Claudia Funke, Band Practice
The situation of a musician playing in a band is significantly different from that of creating art in a studio: The practice space where a band
develops its songs is a site of collective creative production, whereas artists confront the blank canvas alone.
For Antonia Nordmann and Katja Pudor, the term "band practice" has become synonymous with various artists working
simultaneously in a single "pictorial space." The object is to contribute ones own work and working method in such a way that
" the communal whole takes on a form - a good form, one that conveys what you want to convey."1
The dynamic is much like the way band members play together, each contributing musical inspiration, an instrument or a voice to create a sound
at the same moment and in harmony. In this process of coexistence, the act of listening and spontaneously, creatively responding to other participants
is just as essential as defining boundaries between participants.
Nordmann and Pudor noticed that they both had a similarly playful approach to their artistic material, and they started working together
on a collaborative piece in alternating studios. This led to the idea of inviting several artists to attend "practices" lasting just a few hours.
Their ways of working, and their use of diverse materials such as cloth, wood, tape, light projections, paint, sound, rope, wire, foil and styrofoam,
are reminiscent of the use of sampling in music. The work emphasizes the processual, the fragile, the interchangeable, and it reflects the ephemerality
and speed of our perception of spatiotemporal movement. The initial, intuitive approach is just as important here as reflection and discussion,
reactions that allow for adjustments and open up opportunities for modification. The search for consensus on the basis of collective decisions
serves to refine the overall sound of the space.
If the artworks created at "practice" are comparable to the songs a band rehearses, then all the artists/band members play an equal role in
defining the image and the sound. It begins with a discussion in which participants work out the time frame for the creation of the work,
the relevant criteria in terms of individual inspiration, and where the work will be shown. A key prerequisite is the mutual assurance that
everyone will "play their part right." As Pudor and Nordmann emphasized to this author, " It′s about producing an overall sound. Action and
experience come to the fore - we don′t talk; we ′do. " This focused atmosphere, in which everyone is reacting to what′s happening beside him,
calls for definition and investigation, both of one′s own part in the work, ones personal authorship, and of the boundaries of the others.
How can the freedom of the individual be reconciled with equality within the group? At what point does the individual′s handwriting start
speaking a common language - at what moment does the band′s sound come together?
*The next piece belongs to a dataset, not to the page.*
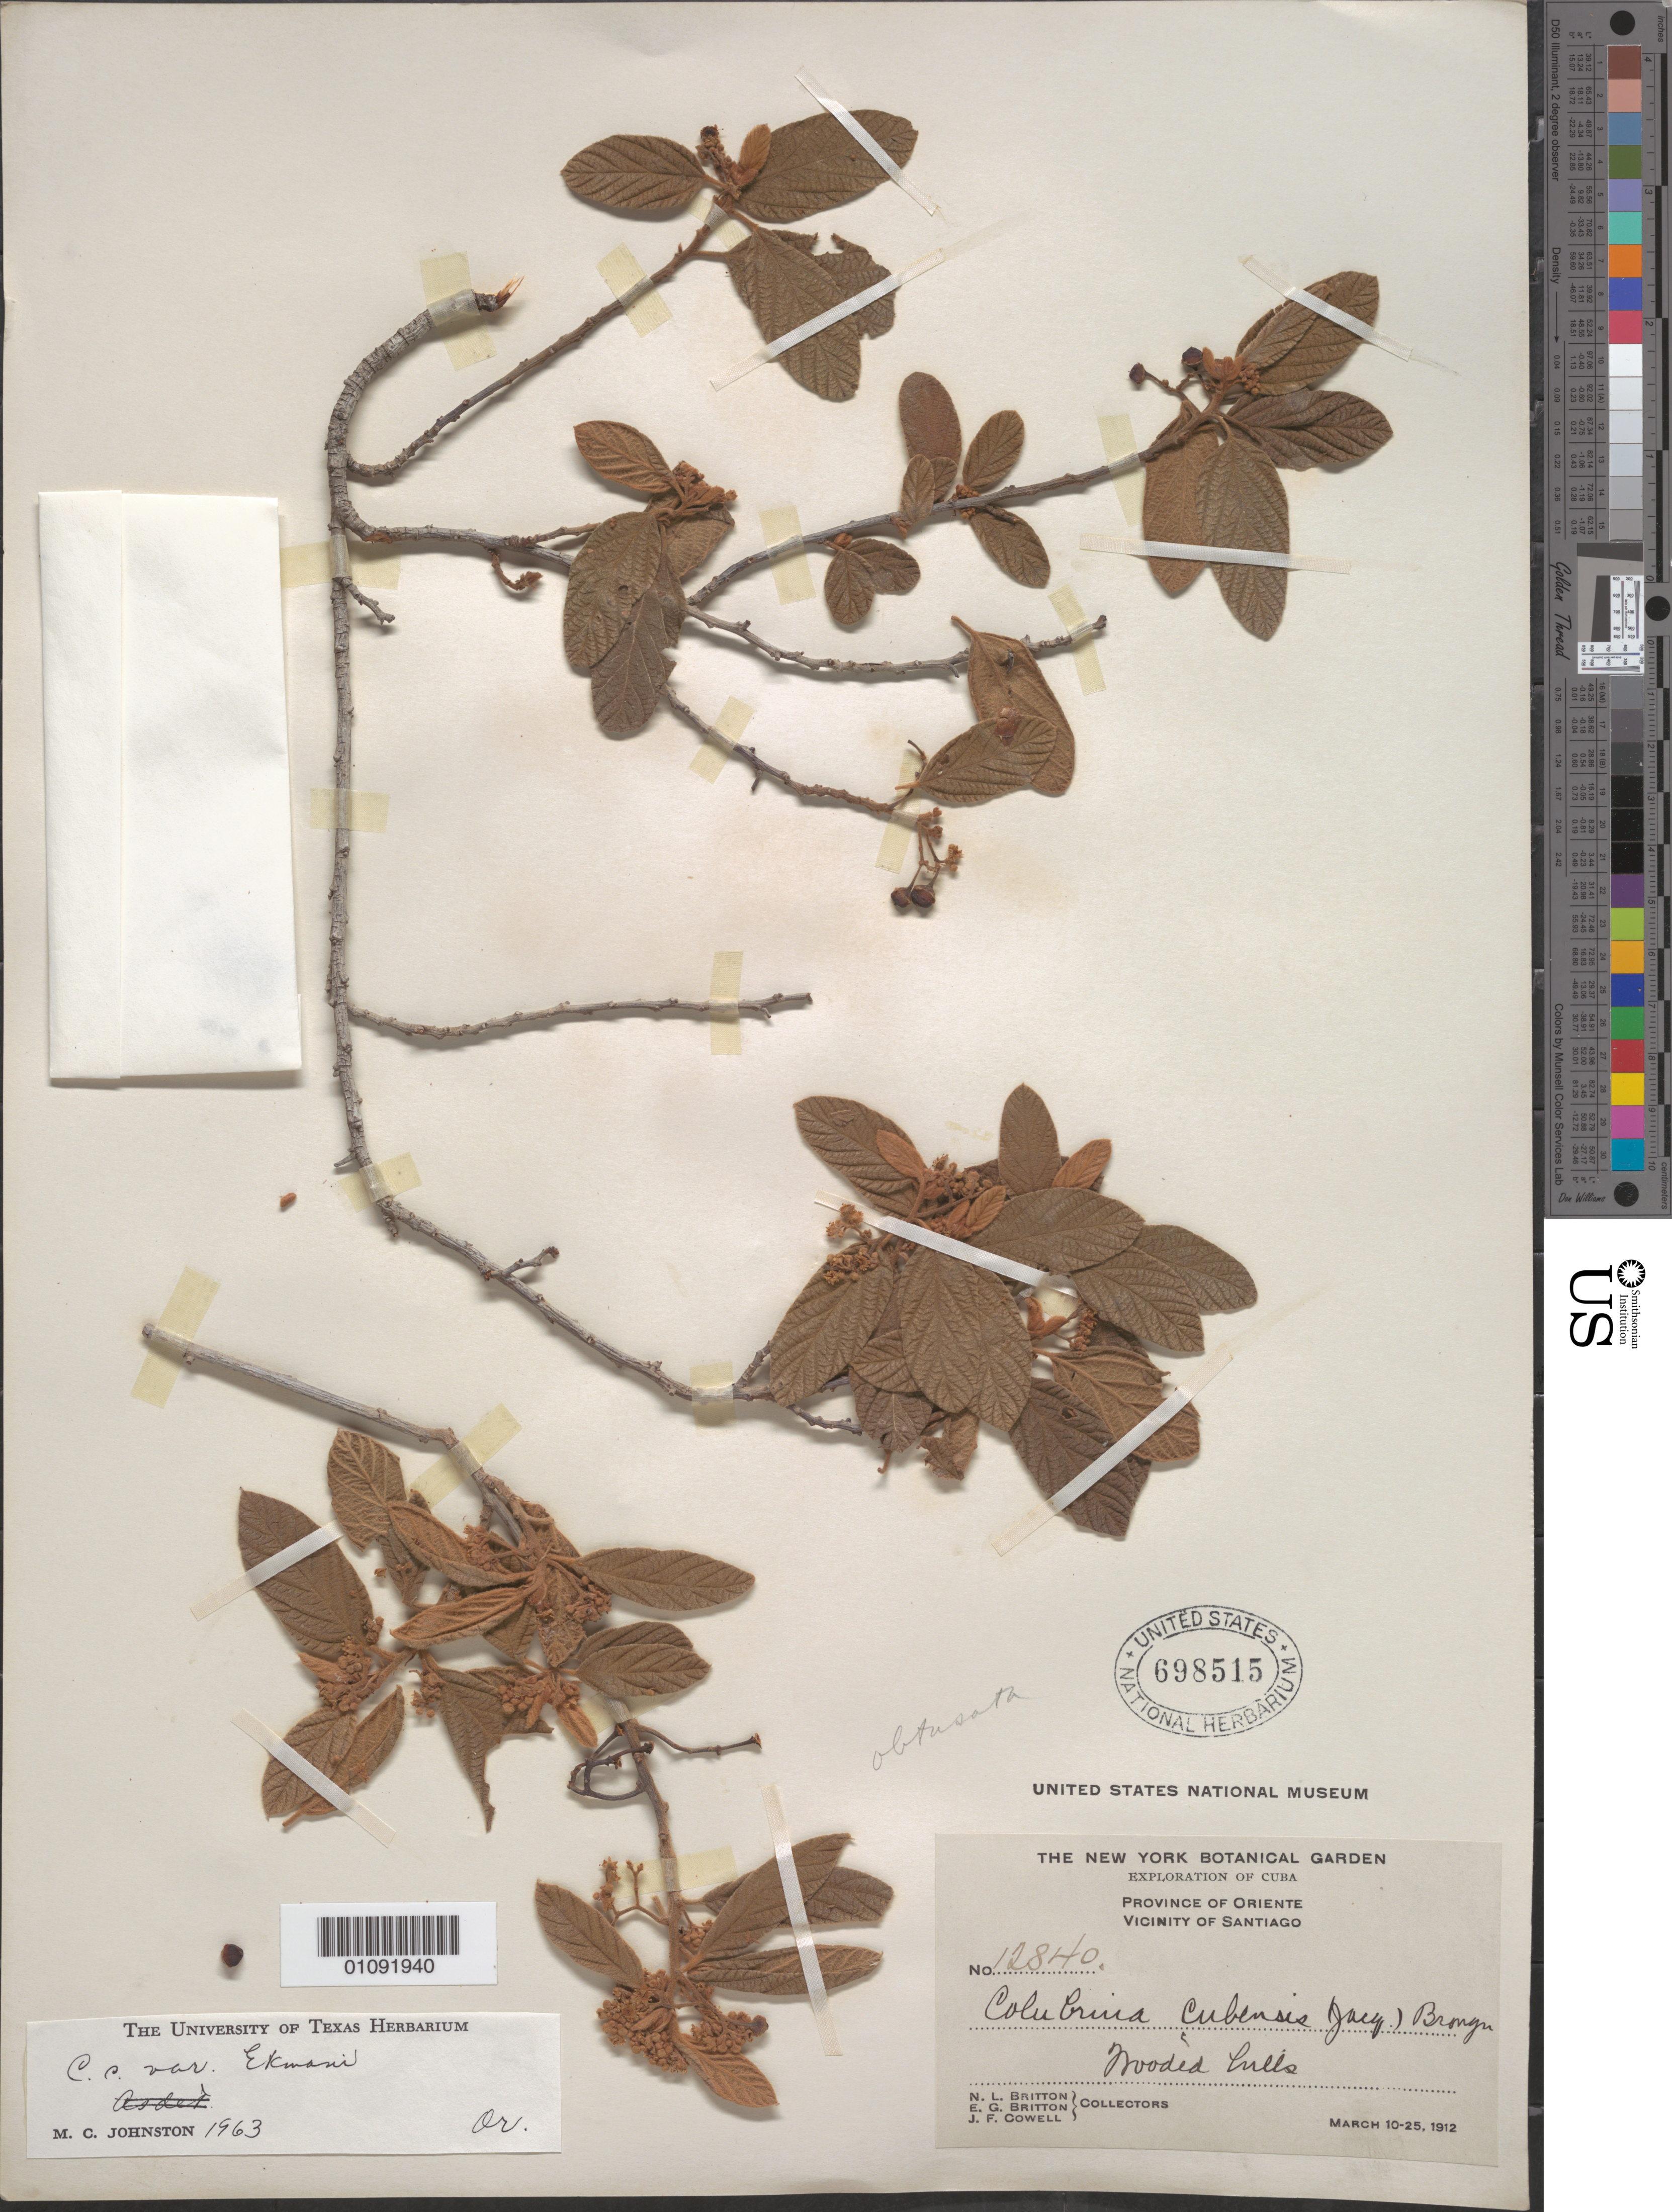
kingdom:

These "experimental setups"2 transform the almost intimate
seclusion and isolation of the artist in her studio into a social interaction, the vibrant, interwoven interplay of a band.

1 Antonia Nordmann, in Bandprobe - Concert, directed by Anna Maria Weber, (Berlin: AugenZeugeKunst, 2011), DVD.
2 Annette Genz, "Bild-Räume," in Katja Pudor (Lelkendorf: Temporäre Kunsthalle Lelkendorf, 2010), exhibition catalogue.